Im Namen des Wolfes by John F. Deane

Im Namen des Wolfes by John F. Deane

Autor:John F. Deane [Deane, John F.]
Die sprache: deu
Format: epub, mobi
veröffentlicht: 2011-02-28T23:00:00+00:00


Sieben

Schritte. Schwere Schritte. Sie kamen näher, dorthin, wo sie saß. Ihr ganzer Körper schwankte in Erwartung der Gefangennahme. Sie zog sich zurück von der Straße, vom Tag, von der Zeit. Tiefer hinab in die Festung, die sie in ihrem Inneren errichtet hatte. Sie kannte ihre gewaltigen Ausmaße – die mächtigen Stockwerke über ihr, unter ihr Fluchten, Gänge, dunkle Gelasse mit verriegelten Türen. Eine innere Burg. Ein Seelenhaus.

Als sie aufstand, hatte sie das Gefühl, schon immer unter der Last dieses Hauses gelitten zu haben. Sie wagte es nicht, die erste Treppe emporzusteigen, die breit genug war, daß sie sich auf jeder Stufe ausgestreckt hätte langlegen können. In sanfter Drehung verschwand sie im Dunkel über ihr. Bis auf das schwerfällige Ticken einer Standuhr in einem Alkoven unter der Treppe herrschte überall Stille. Es war eine unbehagliche Stille, um so mehr, als ihre eigenen Ängste und Zweifel, ihre Erschöpfung und ihr Durst in die Luft um sie her zu sprechen und zu flüstern schienen, so daß die Luft, in der sie stand, von den Schwingungen ihres Atems in Schwingungen versetzt wurde.

Wie sehr das innere Leben eines Menschen von den Bedürfnissen seines Leibes behindert wird.

Die Worte schienen aus dem Staub, der im fahlen Licht eines alten Fensters wirbelte, zu ihr zu dringen, als ob sämtliche Stäubchen sich vereinigt hätten, um diesen Satz zu bilden. Und doch wußte sie, daß sie ihn selbst geäußert hatte, aus dem Schatz an Weisheiten, welcher in der Burg lag, durch die sie sich bewegte.

Irgendwo weit hinter den Mauern und Gängen des großen Hauses schlug eine Tür zu. Sie schrak zusammen. Sie durfte hier drin nicht gefunden werden; sie durfte jetzt nicht gefangengesetzt werden. Heute steht ein Mensch an dieser Stelle, morgen ist er fort. Wie eine kleine Blüte an einem hohen, imposanten Kirschbaum. Wer wird es merken? Oder wen wird es kümmern? Rasch faßte sie einen Entschluß und öffnete in einer Ecke des großen getäfelten Saales eine kleine, unscheinbare Tür.

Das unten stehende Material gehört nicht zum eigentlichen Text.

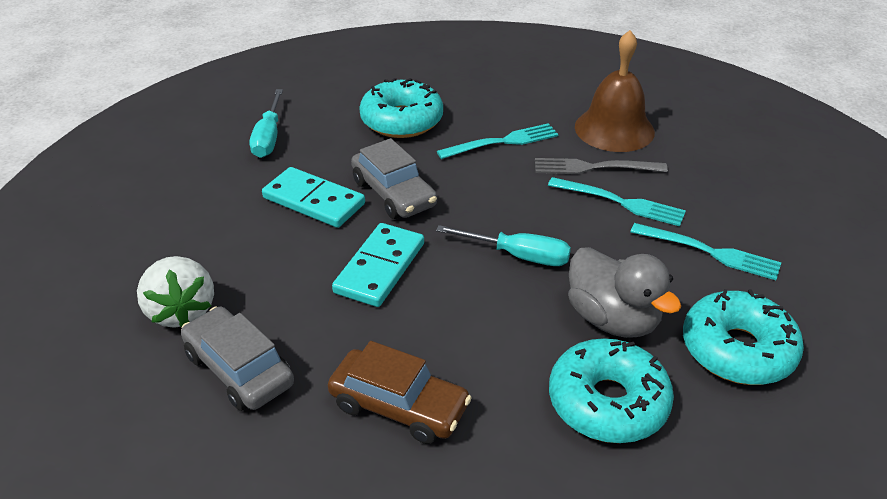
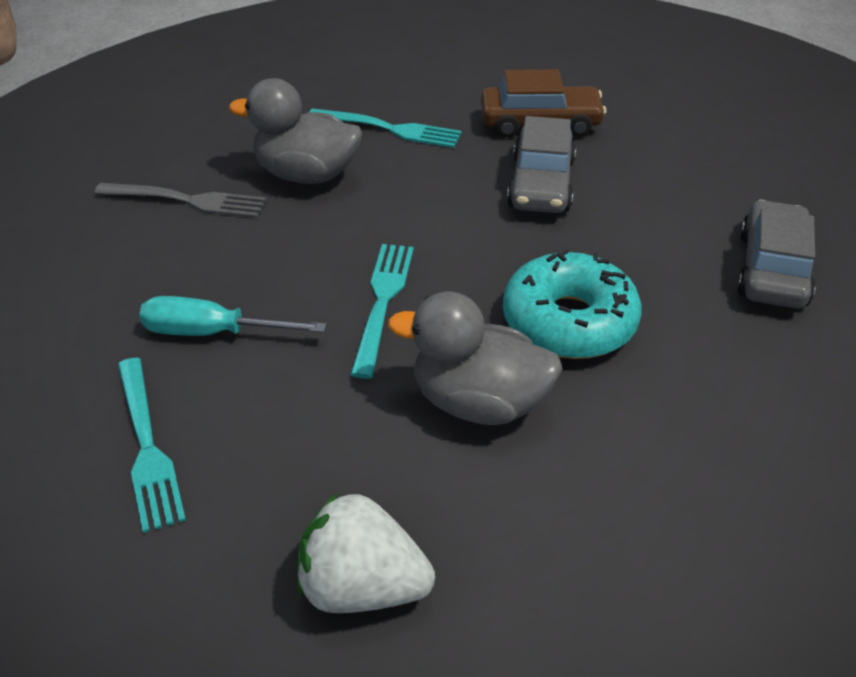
brown bell: [575,30,655,152] = 1 -> none = 0
grey duck: [568,247,681,338] = 1 -> [229,78,362,184] [388,291,562,425] = 2
turquoise domino: [262,167,365,228] [332,223,424,307] = 2 -> none = 0
turquoise donut: [359,78,443,138] [549,338,674,443] [683,289,804,385] = 3 -> [503,249,641,359] = 1
turquoise screwdriver: [250,89,283,158] [436,225,571,266] = 2 -> [139,296,326,336] = 1

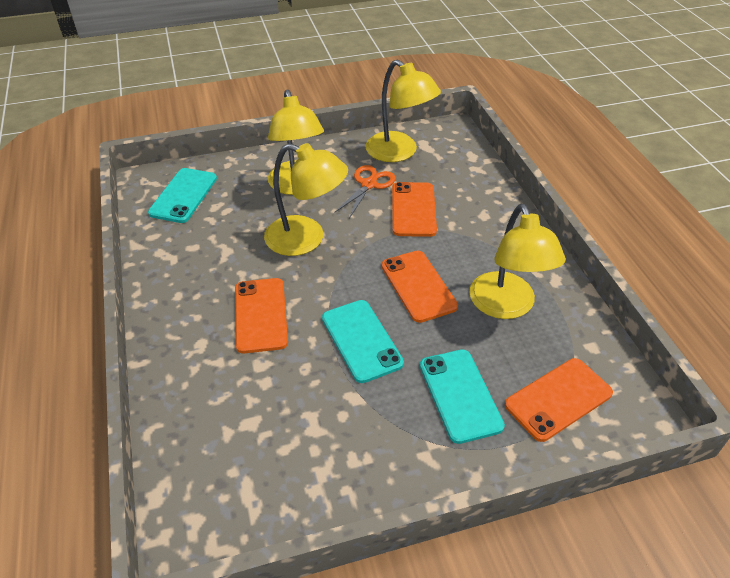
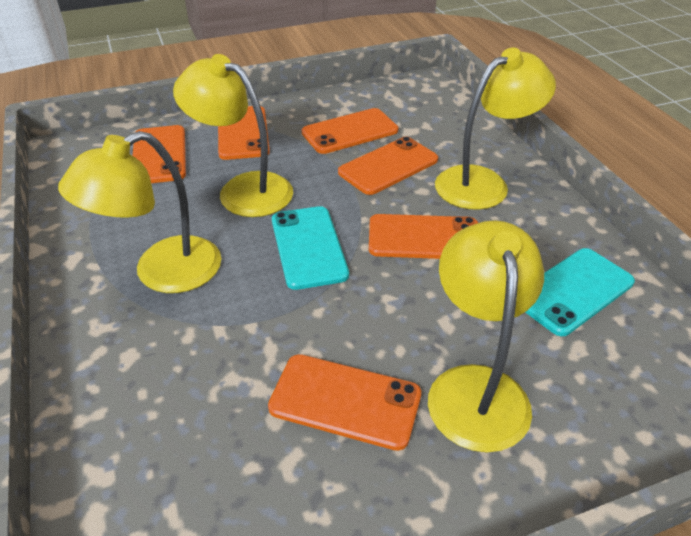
orange phone: [235,278,288,354] [381,251,458,323] [392,182,437,237] [505,358,613,442] = 4 -> [133,125,186,183] [218,106,270,160] [268,354,421,451] [302,108,398,154] [338,137,438,195] [369,214,478,259] = 6
orange scissors: [334,165,396,218] = 1 -> none = 0
turquoise phone: [148,168,217,223] [322,300,404,383] [420,349,505,444] = 3 -> [272,206,349,290] [525,248,635,336] = 2

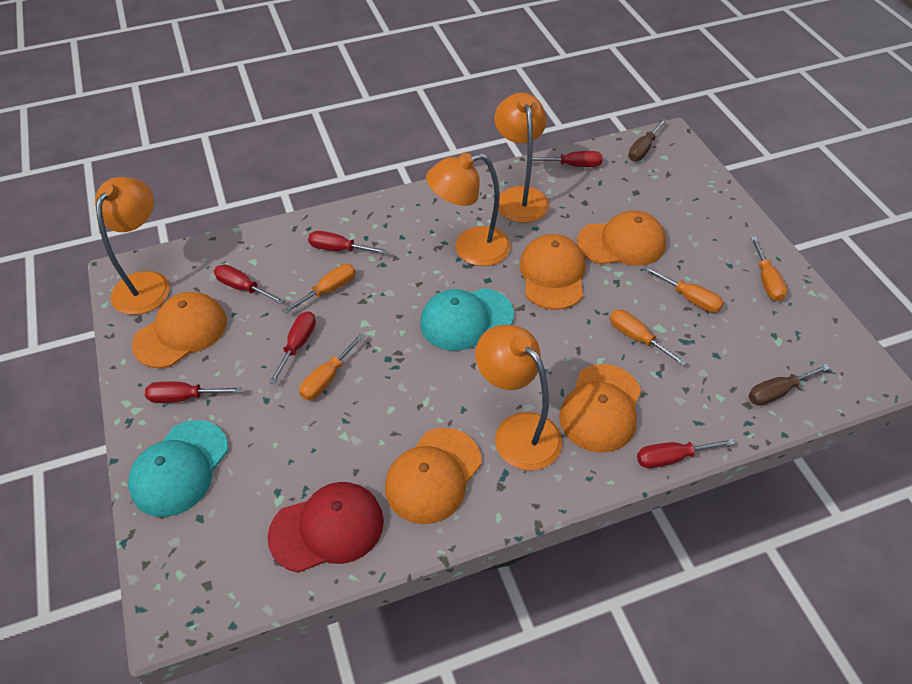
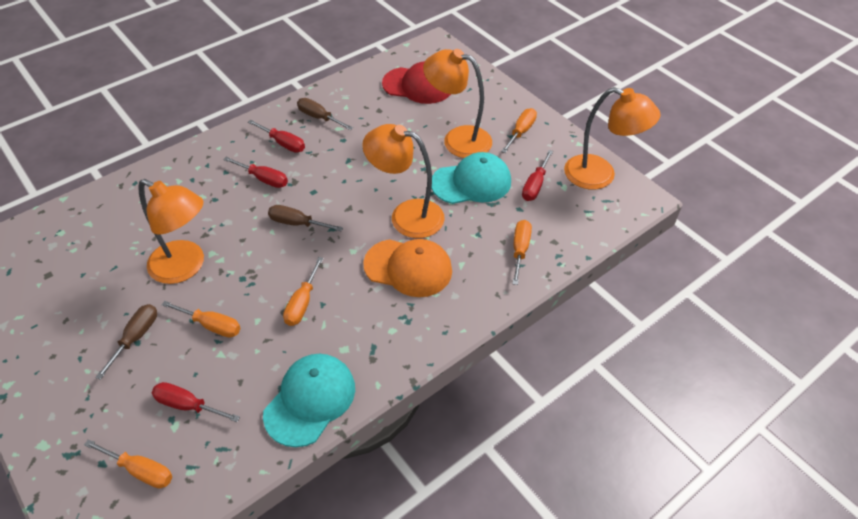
brown screwdriver: [628,118,667,161] [749,364,830,406] = 2 -> [95,304,157,380] [268,205,343,231] [297,98,353,130] = 3
orange cap: [132,292,227,368] [385,428,482,524] [519,234,585,310] [559,364,641,452] [577,211,666,266] = 5 -> [363,239,452,297] = 1
red screwdriver: [145,382,242,403] [214,264,285,304] [269,311,316,384] [308,231,388,254] [532,151,603,167] [637,439,735,468] = 6 -> [152,382,240,422] [223,157,288,188] [248,120,305,153] [522,150,553,201] = 4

Drinnen war es düster; rohe Betonstufen führten direkt nach unten und krümmten sich unter ihr weg. Handle jetzt, geliebte Seele, denn du weißt die Stunde nicht, in der du davon mußt. Sie trat in die Dunkelheit und schloß leise die Tür hinter sich. Lange blieb sie stehen und wartete darauf, daß das hölzerne Echo erstarb. Wartete darauf, daß ihre Augen sich an die Dunkelheit gewöhnten. Dann stieg sie nach unten, die erste Stufe hinab. Etwas hier kam ihr vertraut vor, die schlichten, stumpfen, weißgetünchten Wände, die in der Mitte ausgetretenen Betonstufen, das schwache, aber deutliche Licht, das von den nackten Glühbirnen an den weißgetünchten Wänden hätte kommen müssen; aber da waren gar keine Birnen, da war nur das Licht. Das Gefühl der Vertrautheit, so unbestimmt es war, beruhigte sie. Vorsichtig stieg sie hinab und hielt die Rechte so dicht an die Wand, daß sie sie manchmal berührte.

Eine Zeitlang schraubten sich die Stufen sanft hinunter, die Luft wurde kühl, doch das Licht flackerte nicht. Sie war dankbar für die Stille, die hier herrschte, eine Stille, die sie kontrollieren konnte in dem Fall, daß sie das Geräusch ihrer Schuhe auf den Stufen unterband und den Atem anhielt.